I ask her how she deals with the "moms, look after yourselves — but also your children!" self-care mousetrap.

"[The kids] will always come first no matter what. But I know that I feel better if I do some yoga," she says. "It's about how you can fit it into your life. So I have a yoga teacher who comes around to my house, so when James is napping, I can take the monitor and fit it in."

Her family also takes advantage of the pools and beaches that define my idea, at least, of Los Angeles. It is a long way from the pebbly beaches of Britain.

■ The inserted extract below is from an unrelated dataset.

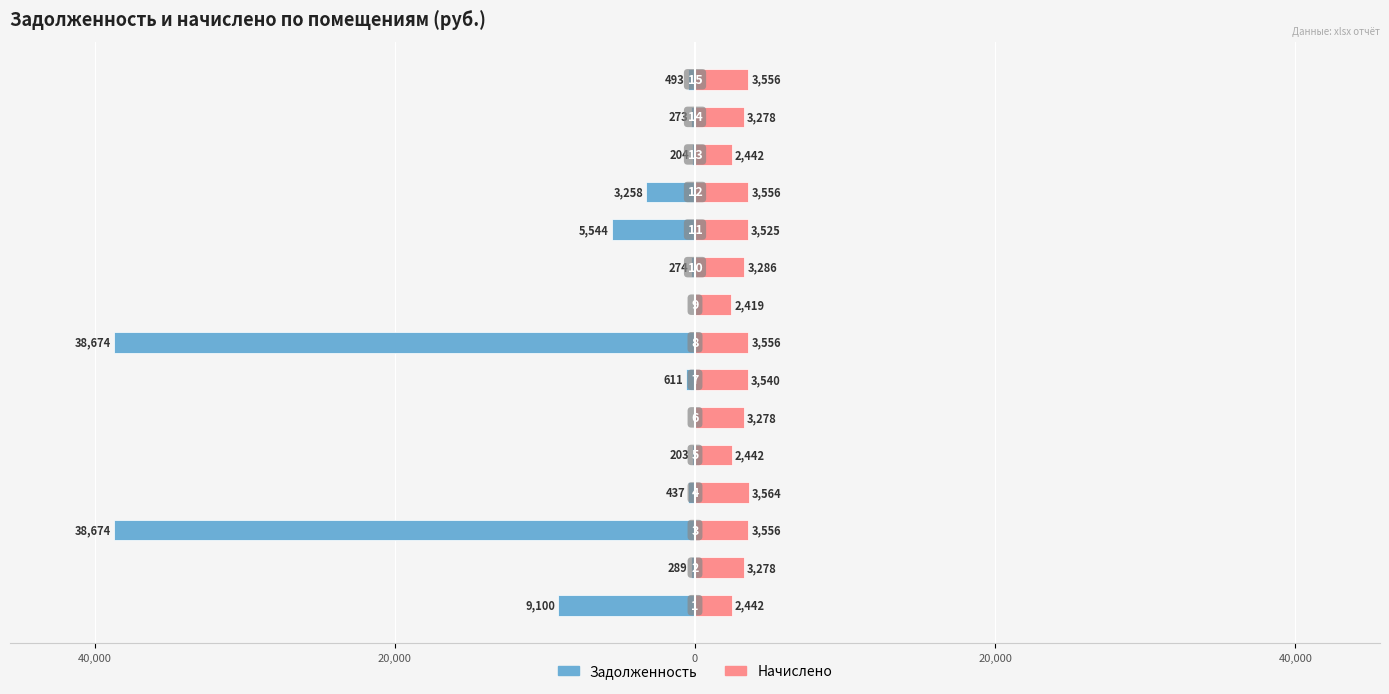

Reading right to left, what are all the values shown in this chart?

zadolzhennost: -493.0	-273.2	-203.5	-3257.9	-5544.0	-273.8	0.0	-38674.1	-610.6	0.0	-203.2	-436.8	-38674.1	-289.3	-9100.1
nachisleno: 3556.3	3277.9	2442.5	3556.3	3524.5	3285.8	2418.6	3556.3	3540.5	3277.9	2442.5	3564.2	3556.3	3277.9	2442.5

Her view on living an ocean and a continent away from family has evolved since children. "It's a different thing when you have the kids. Changes," she nods. Her parents (Deeley's mother just turned 70) and her brother — whom she considers her best friend — are back in the U.K. "It's really difficult to be so far from home, particularly when you have children."

In fact, the collective Deeley crew are looking after her children at the moment — would-be babysitters if she lived closer: "You just don't have the backup that you would if you were there."

Before, I'd never felt like anybody was too far away.

Plus, she says, "There is nothing my mother enjoys more than hanging out with the grandkids. So I definitely miss it more now than I did before, because it's not as easy for me to just jump on a plane either, if I suddenly need a fix of back home. Whereas before, I'd never felt like anybody was too far away, because you'd just jump on a flight, have a sleep, and you're back." Now, there is kiddie jet lag.

"They don't know what jet lag is" — the children — "so it brings a whole other heap of problems."

She jokes about the restorative power of a work flight without children, and keeps things sunny, but her point is well taken: life feels a bit more precious after kids. Nothing is taken for granted. Her husband, Patrick, grew up in Northern Ireland during The Troubles, and knows this perhaps better than most. Kielty's father, Jack Kielty, was shot by the Ulster Freedom Fighters, a paramilitary group, in 1988; Patrick spoke about it last year for a BBC documentary.

After the interview, Deeley asks if I get homesick myself — she has slipped back into host mode. Or empath mode, digging politely through my own back story in her gentle way.

Deeley has thought about being based in the UK, and flying over to the U.S. for work, rather than the other way around. "It's all [a] work in progress right now. We honestly don't know."

Something else she misses from home: the National Health Service's midwifery system for new mothers. "They come to your house," she recalls. "I remember just the first few times I found it too traumatizing just making sure the car seat was in properly." She pantomimes the Clipping Of The Seatbelt Straps: "Oh my lord, and it's not clipping properly, how's it clipping?!"

They should have midwives just for car seats, we agree.

"Oh God. We're figuring it all out, aren't we?"

In the world of Cat Deeley, whether you're about to take the stage in your tap shoes or are throwing plastic excavators into the bath, life as a parent is "the continuous essential juggle that all women have, where it is finding that balance of being a good mom, but also not turning into a lunatic and a shell of your former self, too."

You know, finding that sweet spot.

"And sometimes coffee and wine help."